**TASK TO CARRY OUT**
The required answer is every line of the data containing the word "lines".

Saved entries
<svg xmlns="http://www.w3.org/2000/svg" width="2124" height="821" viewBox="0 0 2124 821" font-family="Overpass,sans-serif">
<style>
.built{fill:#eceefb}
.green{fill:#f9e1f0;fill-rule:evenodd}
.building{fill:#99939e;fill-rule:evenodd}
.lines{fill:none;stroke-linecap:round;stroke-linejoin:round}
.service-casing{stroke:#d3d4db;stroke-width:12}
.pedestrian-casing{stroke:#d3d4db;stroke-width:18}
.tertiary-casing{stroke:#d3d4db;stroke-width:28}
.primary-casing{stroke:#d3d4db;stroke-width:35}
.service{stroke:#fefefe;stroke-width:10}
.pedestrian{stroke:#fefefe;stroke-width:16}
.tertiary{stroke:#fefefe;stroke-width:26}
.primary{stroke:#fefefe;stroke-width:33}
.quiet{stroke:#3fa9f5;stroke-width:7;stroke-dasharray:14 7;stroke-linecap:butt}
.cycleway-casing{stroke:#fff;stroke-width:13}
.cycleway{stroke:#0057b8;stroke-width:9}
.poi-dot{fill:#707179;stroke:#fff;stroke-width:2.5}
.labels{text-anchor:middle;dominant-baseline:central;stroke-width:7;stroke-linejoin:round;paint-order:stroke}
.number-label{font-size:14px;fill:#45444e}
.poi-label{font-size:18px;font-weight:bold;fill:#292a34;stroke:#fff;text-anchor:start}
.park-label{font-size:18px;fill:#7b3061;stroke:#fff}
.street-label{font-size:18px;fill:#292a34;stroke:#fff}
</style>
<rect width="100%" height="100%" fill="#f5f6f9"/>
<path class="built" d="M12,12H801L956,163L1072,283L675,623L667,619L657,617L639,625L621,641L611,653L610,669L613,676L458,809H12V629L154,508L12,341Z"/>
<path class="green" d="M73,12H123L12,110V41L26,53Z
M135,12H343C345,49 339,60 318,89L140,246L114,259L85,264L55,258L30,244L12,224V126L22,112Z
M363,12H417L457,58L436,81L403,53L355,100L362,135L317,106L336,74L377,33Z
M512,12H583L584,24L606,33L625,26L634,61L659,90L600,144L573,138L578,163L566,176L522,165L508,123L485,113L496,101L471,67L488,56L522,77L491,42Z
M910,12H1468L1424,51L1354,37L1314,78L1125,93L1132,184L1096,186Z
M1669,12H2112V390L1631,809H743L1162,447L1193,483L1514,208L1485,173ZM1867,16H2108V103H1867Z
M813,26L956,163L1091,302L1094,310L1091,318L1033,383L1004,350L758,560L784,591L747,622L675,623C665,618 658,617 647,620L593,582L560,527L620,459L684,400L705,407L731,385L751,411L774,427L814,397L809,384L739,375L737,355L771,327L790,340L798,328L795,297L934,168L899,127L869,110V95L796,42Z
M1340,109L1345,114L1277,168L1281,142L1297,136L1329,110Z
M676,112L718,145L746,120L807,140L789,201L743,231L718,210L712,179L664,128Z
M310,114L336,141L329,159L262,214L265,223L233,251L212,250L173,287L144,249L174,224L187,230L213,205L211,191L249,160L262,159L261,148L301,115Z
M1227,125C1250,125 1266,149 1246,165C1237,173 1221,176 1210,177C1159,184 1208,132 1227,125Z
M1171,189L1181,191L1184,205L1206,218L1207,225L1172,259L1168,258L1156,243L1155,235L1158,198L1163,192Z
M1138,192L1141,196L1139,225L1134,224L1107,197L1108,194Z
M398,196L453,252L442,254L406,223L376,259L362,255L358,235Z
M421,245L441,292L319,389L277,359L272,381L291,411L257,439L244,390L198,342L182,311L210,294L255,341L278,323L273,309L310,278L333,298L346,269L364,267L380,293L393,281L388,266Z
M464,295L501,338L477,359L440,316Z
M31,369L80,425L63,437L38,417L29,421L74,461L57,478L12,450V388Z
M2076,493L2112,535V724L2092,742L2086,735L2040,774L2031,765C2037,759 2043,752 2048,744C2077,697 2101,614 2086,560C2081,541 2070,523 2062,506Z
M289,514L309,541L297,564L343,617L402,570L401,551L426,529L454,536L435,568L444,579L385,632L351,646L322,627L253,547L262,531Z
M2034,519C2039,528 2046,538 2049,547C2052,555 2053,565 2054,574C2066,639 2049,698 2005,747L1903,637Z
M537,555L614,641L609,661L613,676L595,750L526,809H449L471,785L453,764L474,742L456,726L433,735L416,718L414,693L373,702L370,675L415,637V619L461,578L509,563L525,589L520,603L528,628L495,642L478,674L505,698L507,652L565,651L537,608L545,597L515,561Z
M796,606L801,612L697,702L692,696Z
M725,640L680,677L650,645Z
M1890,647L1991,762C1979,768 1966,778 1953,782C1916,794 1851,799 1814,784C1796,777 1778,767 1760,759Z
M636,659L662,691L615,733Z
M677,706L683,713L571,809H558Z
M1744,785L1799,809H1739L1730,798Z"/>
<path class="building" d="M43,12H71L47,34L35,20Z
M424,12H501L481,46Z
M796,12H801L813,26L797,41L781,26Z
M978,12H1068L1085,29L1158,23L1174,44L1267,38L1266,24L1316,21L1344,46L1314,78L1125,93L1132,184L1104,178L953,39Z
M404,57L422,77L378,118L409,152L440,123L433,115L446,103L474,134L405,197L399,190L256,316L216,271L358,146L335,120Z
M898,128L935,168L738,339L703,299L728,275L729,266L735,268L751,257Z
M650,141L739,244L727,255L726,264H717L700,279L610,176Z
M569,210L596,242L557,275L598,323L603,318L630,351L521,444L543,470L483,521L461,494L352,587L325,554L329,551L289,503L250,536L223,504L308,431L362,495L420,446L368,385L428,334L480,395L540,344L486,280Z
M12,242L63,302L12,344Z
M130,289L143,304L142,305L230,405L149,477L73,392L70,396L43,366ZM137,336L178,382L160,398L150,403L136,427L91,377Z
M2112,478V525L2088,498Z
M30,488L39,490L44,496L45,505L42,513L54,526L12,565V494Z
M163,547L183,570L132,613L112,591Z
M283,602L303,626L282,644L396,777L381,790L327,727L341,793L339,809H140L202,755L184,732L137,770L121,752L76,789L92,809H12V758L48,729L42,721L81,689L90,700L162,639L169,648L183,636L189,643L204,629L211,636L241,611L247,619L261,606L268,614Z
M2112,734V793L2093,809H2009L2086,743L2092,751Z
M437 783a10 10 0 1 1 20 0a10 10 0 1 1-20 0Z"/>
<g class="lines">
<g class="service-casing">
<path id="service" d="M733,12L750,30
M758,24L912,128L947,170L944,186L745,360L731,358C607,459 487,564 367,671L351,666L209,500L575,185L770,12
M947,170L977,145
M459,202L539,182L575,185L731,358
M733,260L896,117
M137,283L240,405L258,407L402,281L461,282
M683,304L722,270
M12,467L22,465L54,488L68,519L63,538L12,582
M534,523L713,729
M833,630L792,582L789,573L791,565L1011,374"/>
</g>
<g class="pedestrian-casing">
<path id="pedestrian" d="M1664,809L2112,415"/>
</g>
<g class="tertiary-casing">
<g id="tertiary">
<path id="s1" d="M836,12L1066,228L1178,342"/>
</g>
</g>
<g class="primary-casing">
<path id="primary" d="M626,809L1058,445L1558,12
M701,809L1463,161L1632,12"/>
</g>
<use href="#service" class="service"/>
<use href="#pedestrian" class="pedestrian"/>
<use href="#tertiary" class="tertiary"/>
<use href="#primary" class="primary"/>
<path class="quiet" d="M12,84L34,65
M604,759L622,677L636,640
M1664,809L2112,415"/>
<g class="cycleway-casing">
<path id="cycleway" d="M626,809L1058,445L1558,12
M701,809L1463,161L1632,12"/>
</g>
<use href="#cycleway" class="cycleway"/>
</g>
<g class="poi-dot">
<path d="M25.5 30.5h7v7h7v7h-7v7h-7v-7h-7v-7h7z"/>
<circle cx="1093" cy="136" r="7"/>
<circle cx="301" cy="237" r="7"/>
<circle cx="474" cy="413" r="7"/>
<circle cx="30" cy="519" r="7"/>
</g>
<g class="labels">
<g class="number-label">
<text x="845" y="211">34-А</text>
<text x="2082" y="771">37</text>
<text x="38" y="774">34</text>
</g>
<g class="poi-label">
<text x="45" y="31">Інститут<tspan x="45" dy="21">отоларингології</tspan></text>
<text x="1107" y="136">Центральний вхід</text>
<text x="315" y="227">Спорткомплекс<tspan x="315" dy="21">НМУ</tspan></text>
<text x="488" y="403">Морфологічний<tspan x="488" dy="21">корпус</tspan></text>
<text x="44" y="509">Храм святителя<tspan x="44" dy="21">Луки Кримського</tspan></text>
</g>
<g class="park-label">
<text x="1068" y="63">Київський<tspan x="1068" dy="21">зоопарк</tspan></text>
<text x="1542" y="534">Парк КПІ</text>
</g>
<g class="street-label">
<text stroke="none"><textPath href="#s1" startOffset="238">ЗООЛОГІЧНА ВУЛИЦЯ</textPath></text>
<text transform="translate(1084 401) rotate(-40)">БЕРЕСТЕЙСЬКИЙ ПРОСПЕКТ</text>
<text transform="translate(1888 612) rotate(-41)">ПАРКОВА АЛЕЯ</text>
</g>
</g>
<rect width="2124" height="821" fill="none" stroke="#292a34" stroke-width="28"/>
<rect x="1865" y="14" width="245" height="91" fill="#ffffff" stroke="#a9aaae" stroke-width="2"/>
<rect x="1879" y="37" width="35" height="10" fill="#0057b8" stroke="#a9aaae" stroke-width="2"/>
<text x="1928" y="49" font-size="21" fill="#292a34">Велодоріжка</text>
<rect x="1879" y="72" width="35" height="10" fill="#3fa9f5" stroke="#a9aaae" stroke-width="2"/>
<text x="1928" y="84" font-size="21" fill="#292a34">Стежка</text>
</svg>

**RESULT FOR THIS TASK**
.lines{fill:none;stroke-linecap:round;stroke-linejoin:round}
<g class="lines">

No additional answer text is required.